O Direito da Nacionalidade

I. De todas os textos constitucionais de língua portuguesa, a CRM tem a singularidade de ser único a inserir no plano constitucional a essencialidade do regime jurídico da Nacionalidade, chegando ao extremo de lhe dedicar um dos seus dezassete títulos: o Título III, Nacionalidade.

Este Título III da CRM, por seu turno, subdivide-se em quatro capítulos:

– Capítulo I – Nacionalidade originária
– Capítulo II – Nacionalidade adquirida
– Capítulo III – Perda e reaquisição da Nacionalidade
– Capítulo IV – Prevalência da Nacionalidade e registo

Quer isto dizer que sobre quem é ou pode ser cidadão moçambicano a CRM constitucionaliza fortemente o assunto. Com essa opção, o legislador constitucional reduziu drasticamente a discricionariedade do legislador ordinário na configuração daquelas hipóteses, o que se compreende bem dada a importância do vínculo jurídico-público da cidadania, maxime num Estado recentemente estabelecido.

II. No seu conjunto, são estes os tópicos versados por tais artigos da CRM:

– Artigo 23 – Princípio da territorialidade e da consanguinidade
– Artigo 24 – Princípio da territorialidade
– Artigo 25 – Por maioridade
– Artigo 26 – Por casamento
– Artigo 27 – Por naturalização
– Artigo 28 – Por filiação
– Artigo 29 – Por adoção
– Artigo 30 – Restrições ao exercício de funções
– Artigo 31 – Perda
– Artigo 32 – Reaquisição
– Artigo 33 – Prevalência da nacionalidade moçambicana
– Artigo 34 – Registo

III. Mas o Direito da Nacionalidade não apenas se salienta pela sua importância regulativa com esta intensidade constitucional, já que também se notabilizou por ter sido nesta matéria que a recém-criada República de Moçambique aprovou a sua primeira lei ordinária, publicada logo a seguir ao texto da CRM.

A Lei da Nacionalidade de 1975 (LN) teve, entretanto, duas alterações:

– uma pontual alteração introduzida pela L no 2/82, de 6 de abril; e
– uma ampla alteração feita pela L no 16/87, de 21 de dezembro.

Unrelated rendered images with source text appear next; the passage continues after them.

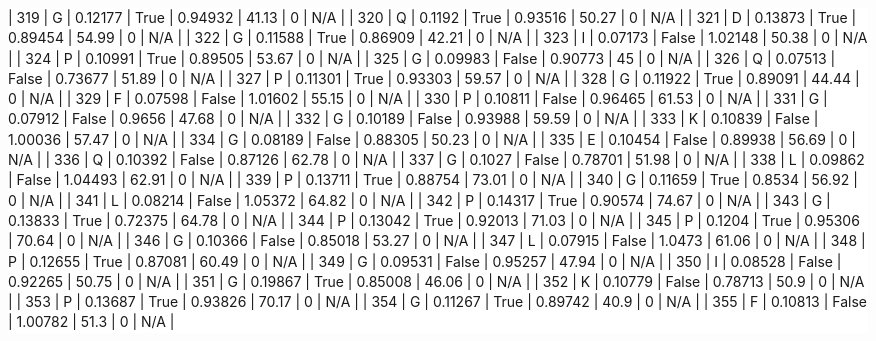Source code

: |   319 | G    |         0.12177 | True      |                          0.94932 |                 41.13 |         0     | N/A            |
|   320 | Q    |         0.1192  | True      |                          0.93516 |                 50.27 |         0     | N/A            |
|   321 | D    |         0.13873 | True      |                          0.89454 |                 54.99 |         0     | N/A            |
|   322 | G    |         0.11588 | True      |                          0.86909 |                 42.21 |         0     | N/A            |
|   323 | I    |         0.07173 | False     |                          1.02148 |                 50.38 |         0     | N/A            |
|   324 | P    |         0.10991 | True      |                          0.89505 |                 53.67 |         0     | N/A            |
|   325 | G    |         0.09983 | False     |                          0.90773 |                 45    |         0     | N/A            |
|   326 | Q    |         0.07513 | False     |                          0.73677 |                 51.89 |         0     | N/A            |
|   327 | P    |         0.11301 | True      |                          0.93303 |                 59.57 |         0     | N/A            |
|   328 | G    |         0.11922 | True      |                          0.89091 |                 44.44 |         0     | N/A            |
|   329 | F    |         0.07598 | False     |                          1.01602 |                 55.15 |         0     | N/A            |
|   330 | P    |         0.10811 | False     |                          0.96465 |                 61.53 |         0     | N/A            |
|   331 | G    |         0.07912 | False     |                          0.9656  |                 47.68 |         0     | N/A            |
|   332 | G    |         0.10189 | False     |                          0.93988 |                 59.59 |         0     | N/A            |
|   333 | K    |         0.10839 | False     |                          1.00036 |                 57.47 |         0     | N/A            |
|   334 | G    |         0.08189 | False     |                          0.88305 |                 50.23 |         0     | N/A            |
|   335 | E    |         0.10454 | False     |                          0.89938 |                 56.69 |         0     | N/A            |
|   336 | Q    |         0.10392 | False     |                          0.87126 |                 62.78 |         0     | N/A            |
|   337 | G    |         0.1027  | False     |                          0.78701 |                 51.98 |         0     | N/A            |
|   338 | L    |         0.09862 | False     |                          1.04493 |                 62.91 |         0     | N/A            |
|   339 | P    |         0.13711 | True      |                          0.88754 |                 73.01 |         0     | N/A            |
|   340 | G    |         0.11659 | True      |                          0.8534  |                 56.92 |         0     | N/A            |
|   341 | L    |         0.08214 | False     |                          1.05372 |                 64.82 |         0     | N/A            |
|   342 | P    |         0.14317 | True      |                          0.90574 |                 74.67 |         0     | N/A            |
|   343 | G    |         0.13833 | True      |                          0.72375 |                 64.78 |         0     | N/A            |
|   344 | P    |         0.13042 | True      |                          0.92013 |                 71.03 |         0     | N/A            |
|   345 | P    |         0.1204  | True      |                          0.95306 |                 70.64 |         0     | N/A            |
|   346 | G    |         0.10366 | False     |                          0.85018 |                 53.27 |         0     | N/A            |
|   347 | L    |         0.07915 | False     |                          1.0473  |                 61.06 |         0     | N/A            |
|   348 | P    |         0.12655 | True      |                          0.87081 |                 60.49 |         0     | N/A            |
|   349 | G    |         0.09531 | False     |                          0.95257 |                 47.94 |         0     | N/A            |
|   350 | I    |         0.08528 | False     |                          0.92265 |                 50.75 |         0     | N/A            |
|   351 | G    |         0.19867 | True      |                          0.85008 |                 46.06 |         0     | N/A            |
|   352 | K    |         0.10779 | False     |                          0.78713 |                 50.9  |         0     | N/A            |
|   353 | P    |         0.13687 | True      |                          0.93826 |                 70.17 |         0     | N/A            |
|   354 | G    |         0.11267 | True      |                          0.89742 |                 40.9  |         0     | N/A            |
|   355 | F    |         0.10813 | False     |                          1.00782 |                 51.3  |         0     | N/A            |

Neste momento, a LN contém 21 artigos, com a seguinte sistematização:

– Capítulo I – Da Nacionalidade originária
– Capítulo II – Da Nacionalidade adquirida
– Capítulo III – Da perda da Nacionalidade
– Capítulo IV – Da reaquisição da Nacionalidade
– Capítulo V – Disposições diversas

IV. O Direito Moçambicano tem ainda a preocupação de estabelecer o “Regime jurídico do cidadão estrangeiro”, tal como o mesmo se encontra fixado pela L no 5/93, de 28 de dezembro.

O mesmo se diga em relação ao refugiado, cujo regime se encontra definido na L no 21/91, de 31 de dezembro, o qual é completado pelo “Regulamento sobre o processo de atribuição do estatuto de refugiado na República de Moçambique”, aprovado pelo D no 33/2007, de 10 de agosto.

V. A concatenação destas diversas fontes do Direito da Nacionalidade em Moçambique implica o seguinte dualismo na concessão da mesma:

– a nacionalidade originária, determinada pelo nascimento da pessoa em causa; ou
– a nacionalidade adquirida, por ação da vontade, sendo relevantes vários

fenómenos, como a filiação, a adoção, o casamento e a naturalização.

A nacionalidade como direito e como status

I. Este regime, constitucional e legal, da nacionalidade moçambicana assinala-se de um modo mais imediato pela dimensão da cidadania como direito, o qual é pertença da comunidade política.

Por isso mesmo, a nacionalidade é logo mencionada, nesta sua dimensão, no Título I da CRM, que é respeitante aos Princípios Fundamentais, com dois preceitos:

– “A nacionalidade moçambicana pode ser originária ou adquirida”;

– “Os requisitos de atribuição, aquisição, perda e reaquisição da nacionalidade são determinados pela Constituição e regulados por lei”.

II. Porém, a relevância da cidadania moçambicana – num efeito que, irradiando da CRM, se comunica a todas as paragens da Ordem Jurídica de Moçambique – não se resume ao aspeto particular da sua atribuição e vivifica-se mais amplamente como um status, que compreende diversas parcelas, que em síntese podem ser assim resumidas:

– o direito a integrar os partidos políticos;
– a capacidade para eleger e ser eleito, nos termos do direito de sufrágio;
– a capacidade para votar em referendo;
– a exclusividade do acesso aos cargos políticos mais relevantes;
– a obrigação de defender a Pátria, no âmbito das Forças Armadas.